NICE Clinical Guidelines, No. 29

.

London: Royal College of Nursing (UK); .

Excerpt

The Royal College of Nursing (RCN) and National Institute for Health and Clinical Excellence (NICE or the Institute) collaborated to develop a clinical guideline on the management of pressure ulcers in primary and secondary care. Identification of the topic emerged from a consultation process with RCN members and referral of the topic by the Department of Health and Welsh Assembly Government. This document describes the methods used for developing the guidelines and presents the resulting recommendations. It is the source document for the NICE (abbreviated version for health professionals) and Information for the public (patient and carer) versions of the guidelines, which will be published by NICE. The Guideline was produced by a multidisciplinary Guideline Development Group (GDG) and the development process was wholly undertaken by the RCN.

The main areas examined by the Guideline are: holistic assessment for the risk of delayed healing or complications of having a pressure ulcer; the ulcer assessment; pressure-relieving support surfaces for the treatment of pressure ulcers; mobility, positioning and re-positioning for the treatment of pressure ulcers; dressings and topical agents for the treatment of pressure ulcers; debridement for the treatment of pressure ulcers; nutritional support; surgery for the treatment of pressure ulcers; therapeutic ultrasound for the treatment of pressure ulcers; electrotherapy and electromagnetic therapy for the treatment of pressure ulcers; and topical negative pressure for the treatment of pressure ulcers.

Contents

This Guideline should be read in conjunction with the NICE guideline for risk assessment and prevention of pressure ulcers (beds, mattresses and support surfaces) (NICE, 2003) and is a further addition to clinical guidelines forming the Wound Care Suite.

Other relevant guidelines and documents:

Nutritional support in adults: oral supplements, enteral and parental feeding.
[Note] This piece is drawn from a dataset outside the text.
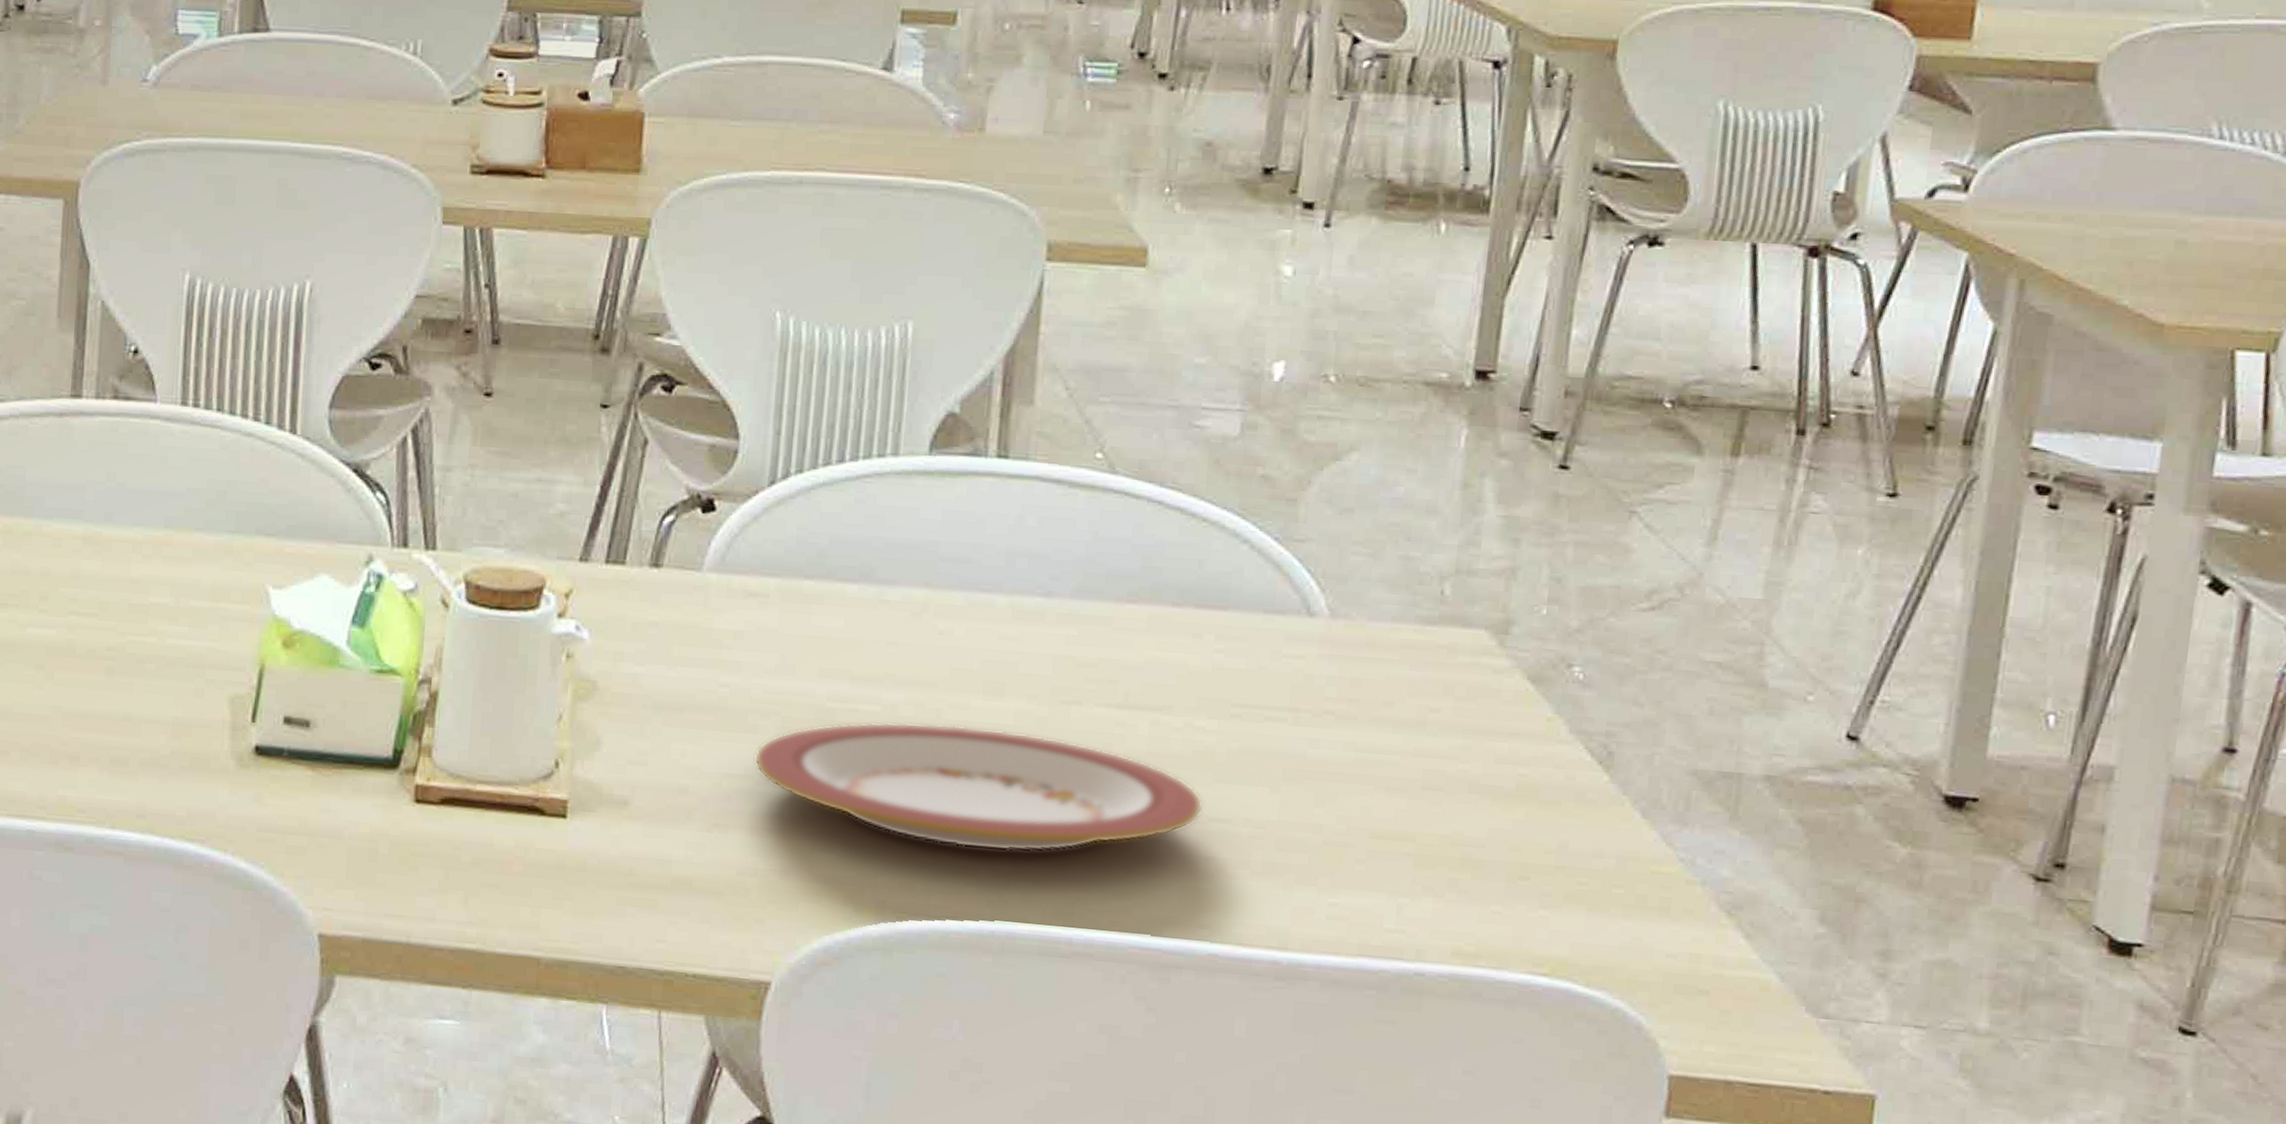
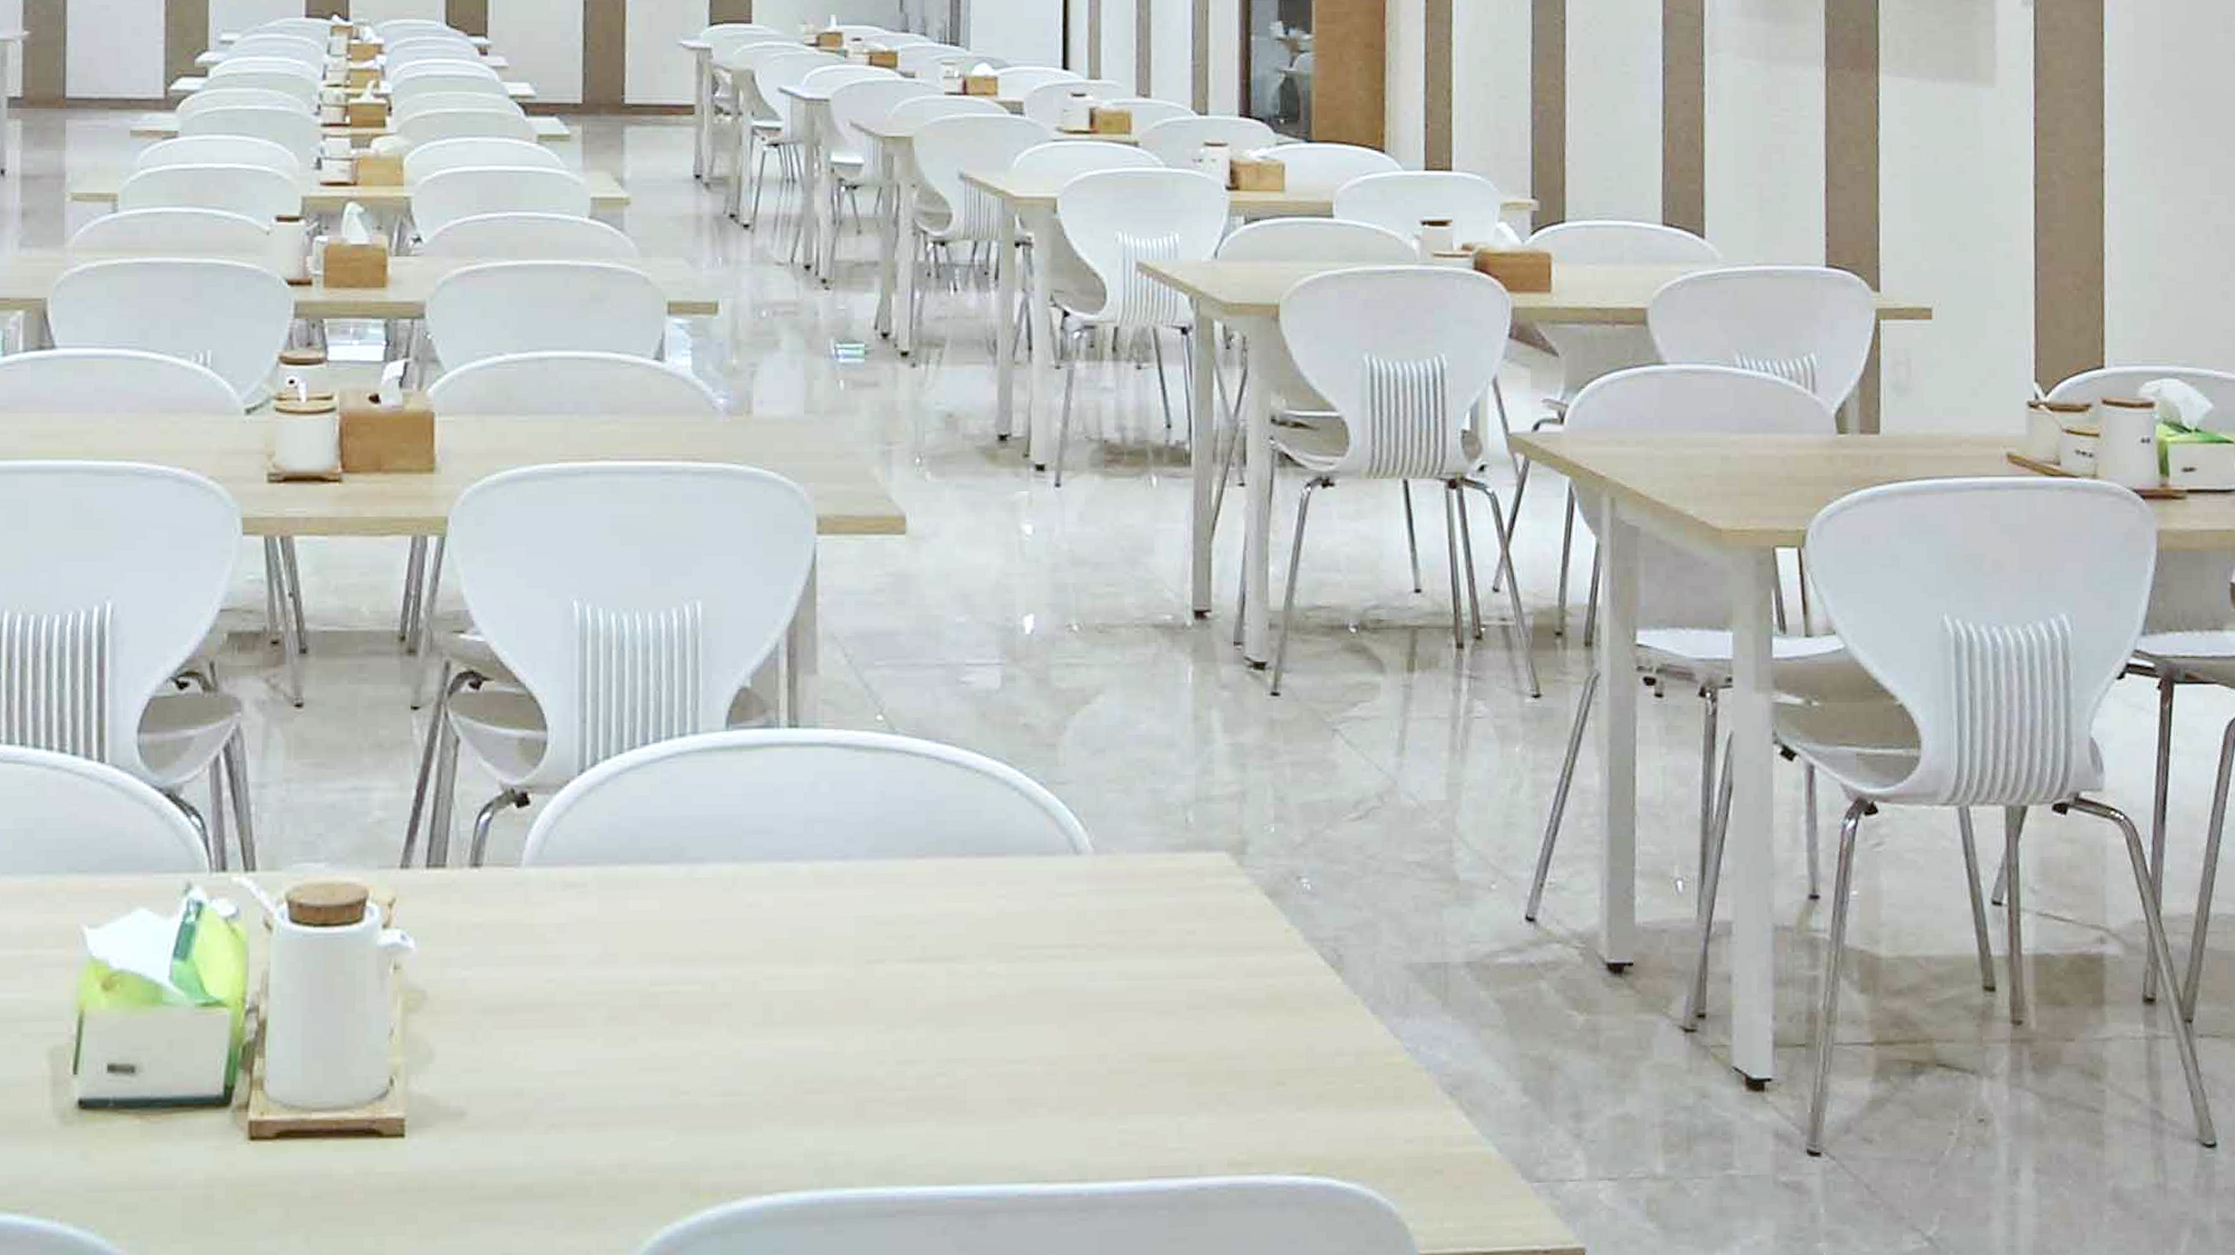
plate: present [753,722,1203,852] -> none [584,996,1001,1119]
Currently out for public consultation and can be found at the following link: http://www​.nice.org.uk/page.aspx?o=33921

National Service Framework for children, young people and maternity services (2004) DH. http://www​.dh.gov.uk​/PolicyAndGuidance/HealthAndSocialCareTopics​/ChildrenServices​/ChildrenServicesInformation​/ChildrenServicesInformationArticle​/fs/en?CONTENT_ID​=4089111&chk=U8Ecln

National Service Framework for older people (2001) DH. http://www​.dh.gov.uk​/PublicationsAndStatistics​/Publications/PublicationsPolicyAndGuidance​/PublicationsPAmpGBrowsableDocument​/fs/en?CONTENT_ID​=4096710&chk=yLadyI

Where the term “carer” is used in the Guideline, this refers to unpaid carers as opposed to paid carers such as care workers.
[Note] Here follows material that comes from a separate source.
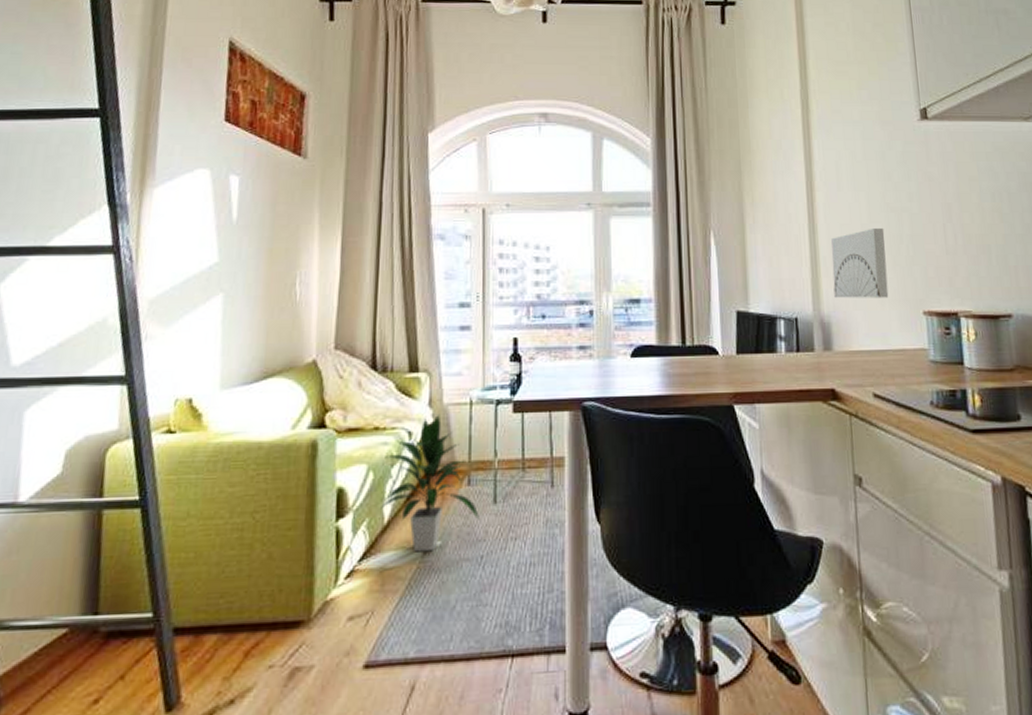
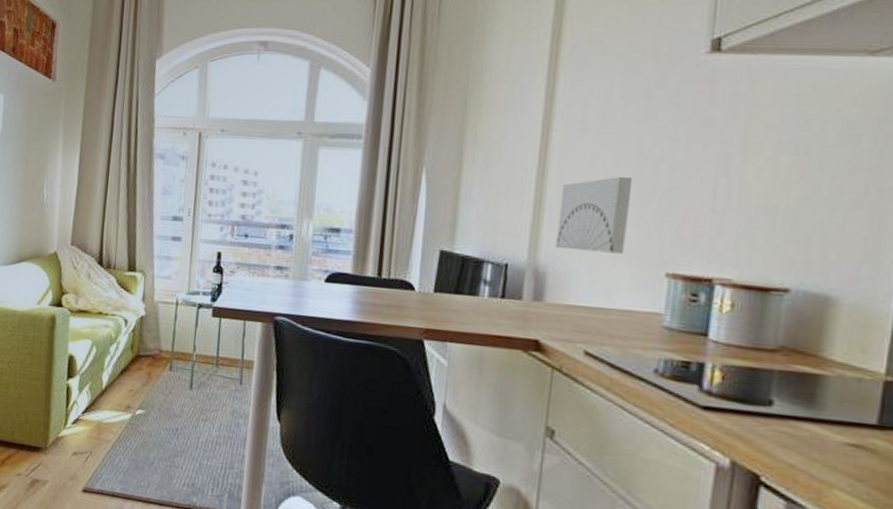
indoor plant: present [381,413,479,553] -> none [100,308,177,417]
This work was undertaken by the Royal College of Nursing (RCN) Quality Improvement Programme (QIP), and the Guideline Development Group (GDG) convened to develop the Guideline. Funding for the health economics analysis of this Guideline was received from the National Institute for Health and Clinical Excellence (NICE), and this work was undertaken by the Centre for Health Economics (CHE) at the University of York. The RCN is host to the National Collaborating Centre for Nursing and Supportive Care (NCC-NSC) which receives partnership support from the: Centre for Evidence-Based Nursing; Centre for Statistics in Medicine; Clinical Effectiveness Forum for Allied Health Professionals; College of Health; Health Care Libraries (University of Oxford); Health Economics Research Centre; and UK Cochrane Centre.

Disclaimer: Clinical guidelines have been defined as systematically developed statements that are designed to assist clinicians, patients and carers in making decisions about appropriate treatments for specific conditions and aspects of care.

As with all clinical guidelines, recommendations may not be appropriate for use in all circumstances. Decisions to adopt any particular recommendations must be made by the practitioners in the light of: available resources, local services, policies and protocols, the patient’s circumstances and wishes, available personnel and support surfaces, clinical experience of the practitioner, and knowledge of more recent research findings.

When implementing evidence-based guidance it is important that all health care professionals understand the local context in which they work and existing quality improvement structures.